■ **Exercise directions**: Give again, unchanged, the line that contains "X206693Y188976I-5906J0D01*" together with every line that follows it until the entries end.
* * * * * * *
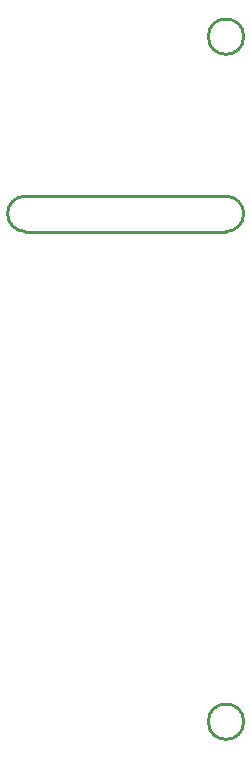
<source format=gm1>
G04*
G04 #@! TF.GenerationSoftware,Altium Limited,Altium Designer,24.8.2 (39)*
G04*
G04 Layer_Color=16711935*
%FSLAX25Y25*%
%MOIN*%
G70*
G04*
G04 #@! TF.SameCoordinates,0FDC3FA0-59D2-4078-A23E-D8467AF8131B*
G04*
G04*
G04 #@! TF.FilePolarity,Positive*
G04*
G01*
G75*
%ADD30C,0.01000*%
D30*
X212598Y183071D02*
G03*
X206693Y188976I-5906J0D01*
G01*
Y177165D02*
G03*
X212598Y183071I0J5906D01*
G01*
X139764Y188976D02*
G03*
X133858Y183071I0J-5906D01*
G01*
D02*
G03*
X139764Y177165I5906J0D01*
G01*
X212598Y13780D02*
G03*
X212598Y13780I-5906J0D01*
G01*
Y242126D02*
G03*
X212598Y242126I-5906J0D01*
G01*
X139764Y177165D02*
X206693D01*
X139764Y188976D02*
X206693D01*
M02*

</source>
* * * * * * *
■ **Written answer**:
X206693Y188976I-5906J0D01*
G01*
Y177165D02*
G03*
X212598Y183071I0J5906D01*
G01*
X139764Y188976D02*
G03*
X133858Y183071I0J-5906D01*
G01*
D02*
G03*
X139764Y177165I5906J0D01*
G01*
X212598Y13780D02*
G03*
X212598Y13780I-5906J0D01*
G01*
Y242126D02*
G03*
X212598Y242126I-5906J0D01*
G01*
X139764Y177165D02*
X206693D01*
X139764Y188976D02*
X206693D01*
M02*

</source>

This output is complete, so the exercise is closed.